By her own words Jean Juhlin considers herself to be self-taught, driven by the muse within her that acts as a compass to guide her artistic callings. In the 1960s she opened a studio in Chicago and reconstellated her muse, teaching to a wide range of aspiring sculpturists. At the time she also took on commissions for portraitures.
Her formal learning took place firstly at the Art Institute of Chicago and then secondly in Mexico, at the Instiuto National de Ballas Arts and then the Insituto de Allende. She cites her time in Mexico as a defining period in her art maturation. There she befriended the indigenous population and was particularly drawn to the strong yet calm demeanor of the indigenous women. This subject matter and pathos combination kept her busy as a sculpturist for several years.
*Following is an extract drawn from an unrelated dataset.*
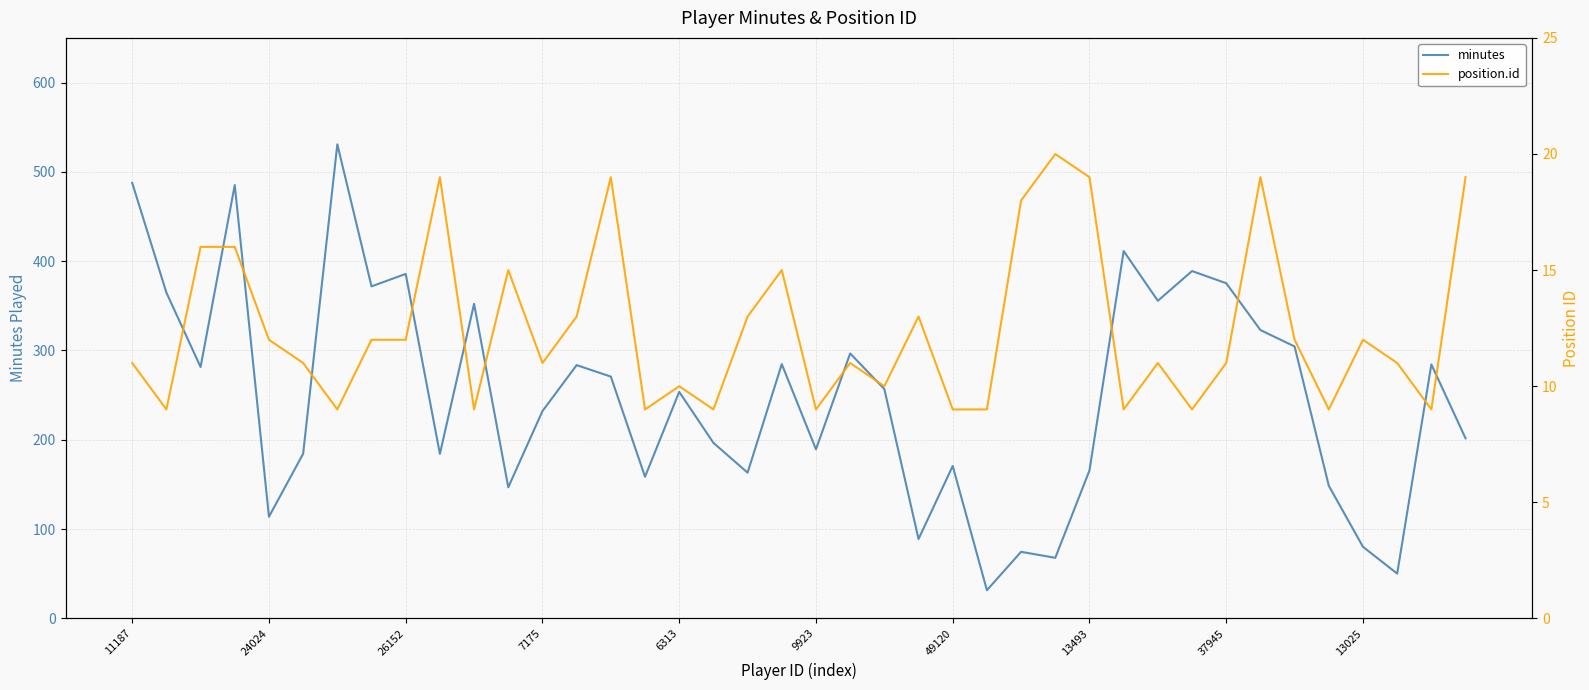

Reading left to right, what are all the values shown in this chart?

minutes: 487.7	364.9	281.5	485.2	113.8	184.3	530.8	371.8	385.7	184.3	352.2	146.8	232.1	283.6	270.8	158.6	253.7	196.6	163.2	284.7	189.3	296.7	256.8	88.9	170.7	31.6	74.6	67.8	165.7	411.3	355.7	388.9	375.3	322.9	304.5	148.5	80.2	50.2	284.4	201.6
position.id: 11.0	9.0	16.0	16.0	12.0	11.0	9.0	12.0	12.0	19.0	9.0	15.0	11.0	13.0	19.0	9.0	10.0	9.0	13.0	15.0	9.0	11.0	10.0	13.0	9.0	9.0	18.0	20.0	19.0	9.0	11.0	9.0	11.0	19.0	12.0	9.0	12.0	11.0	9.0	19.0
Most of her success as a commercial artist can be found in the American Southwest where corporations commissioned her to create life-sized statues of her signature work: indigenous women in the act or stance of primal yet powerful constitutions.
Her work has been at the Ray Tracey Gallery in Santa Fe, El Prado Gallery in Sedona, Miller Gallery in Cincinnati, and Other Side Gallery in Pier, Michigan.